What it means for qualifying and the race
Track position is king here. Overtaking looks better on TV than it is in reality, even with DRS into Turn 1. That puts a premium on clean qualifying execution, and that’s where McLaren’s Friday matters most. Norris starts as the favorite for pole, with Piastri close enough to capitalize if the final run comes down to who clears traffic and nails the prep. Alonso is the wildcard who can split them again if Aston Martin keep the balance in the sweet spot when the temperature swings.

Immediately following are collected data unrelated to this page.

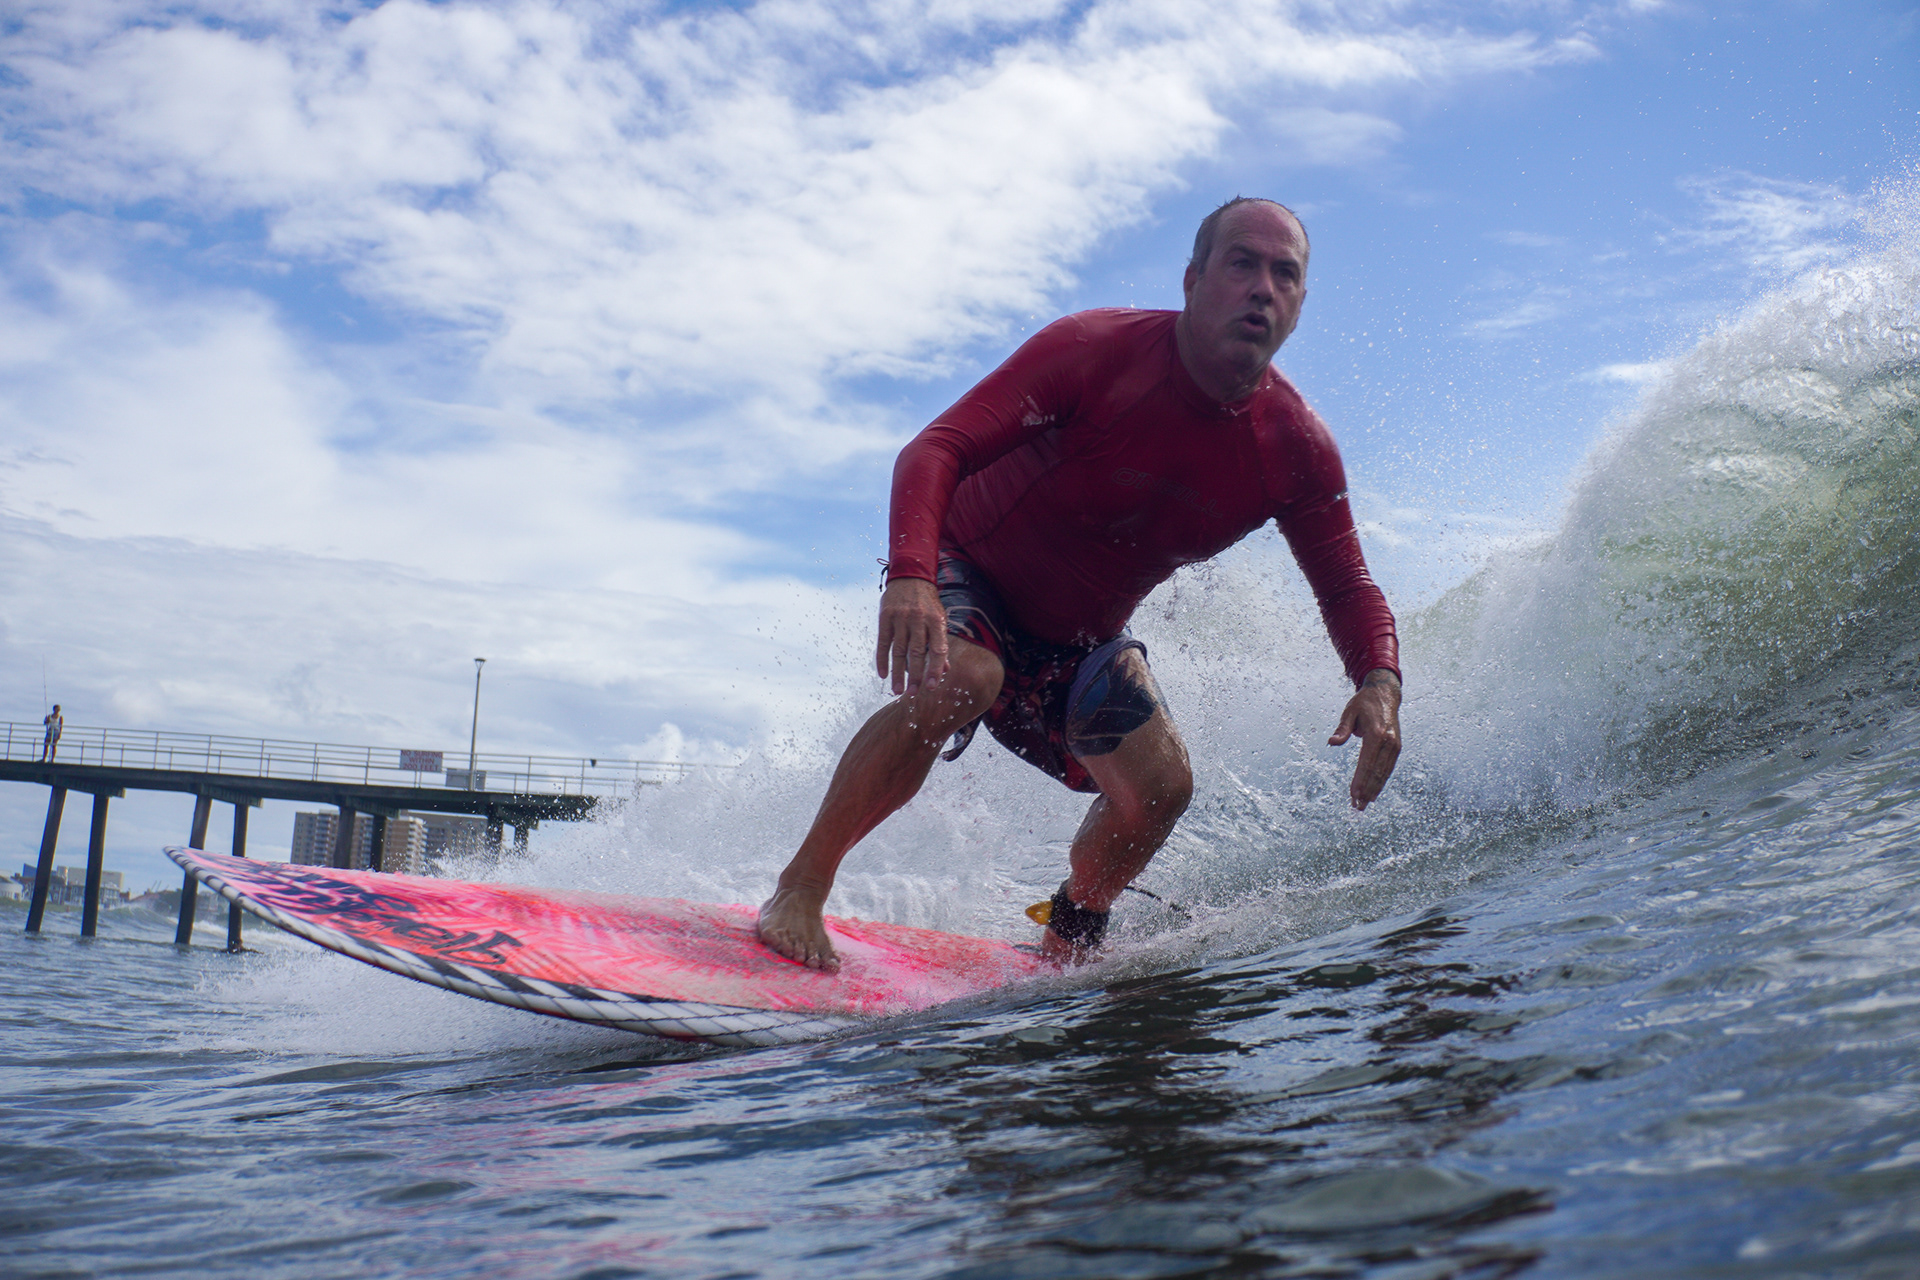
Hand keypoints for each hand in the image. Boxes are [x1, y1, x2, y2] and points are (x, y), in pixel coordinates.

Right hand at [876, 577, 949, 693]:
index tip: (932, 687)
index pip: (938, 650)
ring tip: (897, 690)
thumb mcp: (939, 618)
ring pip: (899, 650)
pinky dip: (882, 659)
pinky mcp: (885, 617)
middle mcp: (919, 619)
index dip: (935, 669)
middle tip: (913, 695)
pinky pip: (883, 642)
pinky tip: (883, 674)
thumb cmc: (928, 602)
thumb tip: (945, 670)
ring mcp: (901, 618)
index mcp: (936, 621)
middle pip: (917, 653)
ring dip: (898, 673)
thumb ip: (940, 643)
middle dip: (915, 676)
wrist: (910, 575)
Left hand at [1328, 668, 1401, 810]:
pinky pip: (1388, 768)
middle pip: (1376, 772)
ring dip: (1374, 790)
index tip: (1353, 794)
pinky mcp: (1397, 747)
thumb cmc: (1364, 703)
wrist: (1386, 693)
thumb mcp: (1349, 712)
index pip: (1367, 763)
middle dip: (1367, 790)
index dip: (1360, 781)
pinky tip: (1375, 792)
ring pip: (1384, 773)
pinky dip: (1381, 781)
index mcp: (1376, 734)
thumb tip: (1332, 743)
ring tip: (1365, 804)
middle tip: (1358, 806)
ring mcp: (1395, 745)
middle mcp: (1388, 742)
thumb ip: (1342, 729)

The long-run picture is encouraging for McLaren as well. Degradation didn’t spike in the way some expected, and they seemed more forgiving on tire wear than a few of their rivals over eight to ten laps. That opens the door to a flexible strategy—start on the soft if track evolution overnight bumps grip, or go medium to play the long game and force others to pit first. Safety cars are a real possibility here, so teams will model both one-stop and two-stop outcomes and decide after lap five.
There are a few watch points heading into Saturday:
- Wind shifts: A small change can flip the balance in Turns 3 and 14. Cars that looked calm on Friday can get edgy fast.
- Traffic management: Zandvoort bites back if you rush the out-lap. Expect pit walls to choreograph gaps down to the second in Q1 and Q3.
- Out-lap tire prep: This track punishes cold fronts into Turn 1. Teams will experiment with slower final sectors before push laps to keep temperatures in the right window.
- Fuel and engine modes: Some rivals kept their powder dry. The true gap might compress by a couple of tenths when everyone turns it up.
Zooming out, the championship picture is plain. With a 299-point cushion, McLaren can think about scenarios rather than scrambling for them. If the form carries through, their constructors’ title could be wrapped up by Azerbaijan, a sentence that would have sounded absurd at the start of last year. Norris looks supremely at ease in the title fight, and Piastri keeps landing the backup punches that teams need to close the deal early.
None of this is to say Friday locks anything in. Zandvoort has a way of tossing curveballs—late gusts, drifting sand, a mistimed yellow flag right as someone hits their best lap. But sample size matters, and across two sessions, McLaren had the tidiest car, the most repeatable pace, and the fewest rough edges.
The rivals know what they’re staring at. To beat the papaya cars, someone needs to find two tenths through the banked turns without paying for it in rear tire life after lap five. That’s a tough trade at this circuit. If they can’t, the orange sea in the grandstands might be watching a different kind of orange lead the dance all weekend.
Saturday will answer the two big questions: can anyone pull level with McLaren when the fuel comes out, and can Norris convert practice control into pole under pressure? On the evidence so far, the benchmark has been set. Everyone else is chasing it into Turn 1.